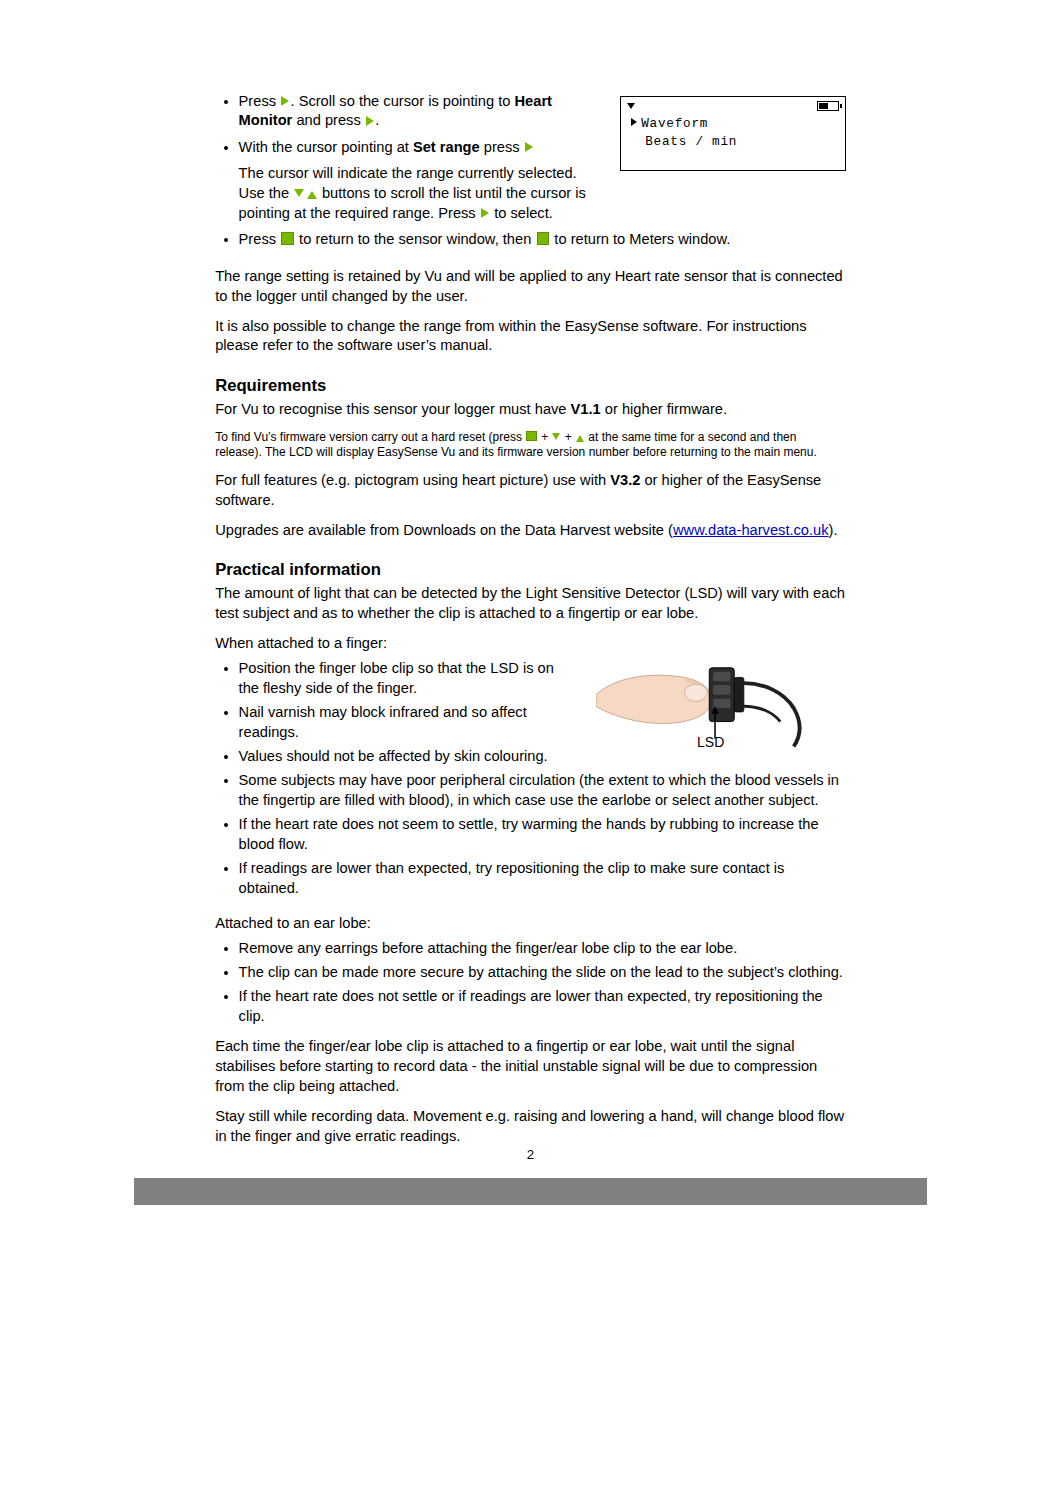Waveform
Beats / min
Press . Scroll so the cursor is pointing to Heart Monitor and press .
With the cursor pointing at Set range press
The cursor will indicate the range currently selected. Use the buttons to scroll the list until the cursor is pointing at the required range. Press to select.
Press to return to the sensor window, then to return to Meters window.
The range setting is retained by Vu and will be applied to any Heart rate sensor that is connected to the logger until changed by the user.
It is also possible to change the range from within the EasySense software. For instructions please refer to the software user’s manual.
Requirements
For Vu to recognise this sensor your logger must have V1.1 or higher firmware.
To find Vu’s firmware version carry out a hard reset (press + + at the same time for a second and then release). The LCD will display EasySense Vu and its firmware version number before returning to the main menu.
For full features (e.g. pictogram using heart picture) use with V3.2 or higher of the EasySense software.
Upgrades are available from Downloads on the Data Harvest website (www.data-harvest.co.uk).
Practical information
The amount of light that can be detected by the Light Sensitive Detector (LSD) will vary with each test subject and as to whether the clip is attached to a fingertip or ear lobe.
LSD
When attached to a finger:
Position the finger lobe clip so that the LSD is on the fleshy side of the finger.
Nail varnish may block infrared and so affect readings.
Values should not be affected by skin colouring.
Some subjects may have poor peripheral circulation (the extent to which the blood vessels in the fingertip are filled with blood), in which case use the earlobe or select another subject.
If the heart rate does not seem to settle, try warming the hands by rubbing to increase the blood flow.
If readings are lower than expected, try repositioning the clip to make sure contact is obtained.
Attached to an ear lobe:
Remove any earrings before attaching the finger/ear lobe clip to the ear lobe.
The clip can be made more secure by attaching the slide on the lead to the subject’s clothing.
If the heart rate does not settle or if readings are lower than expected, try repositioning the clip.
Each time the finger/ear lobe clip is attached to a fingertip or ear lobe, wait until the signal stabilises before starting to record data - the initial unstable signal will be due to compression from the clip being attached.
Stay still while recording data. Movement e.g. raising and lowering a hand, will change blood flow in the finger and give erratic readings.
2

********************

Take from the material every line that holds "flow".

■ Result of this task
If the heart rate does not seem to settle, try warming the hands by rubbing to increase the blood flow.
Stay still while recording data. Movement e.g. raising and lowering a hand, will change blood flow in the finger and give erratic readings.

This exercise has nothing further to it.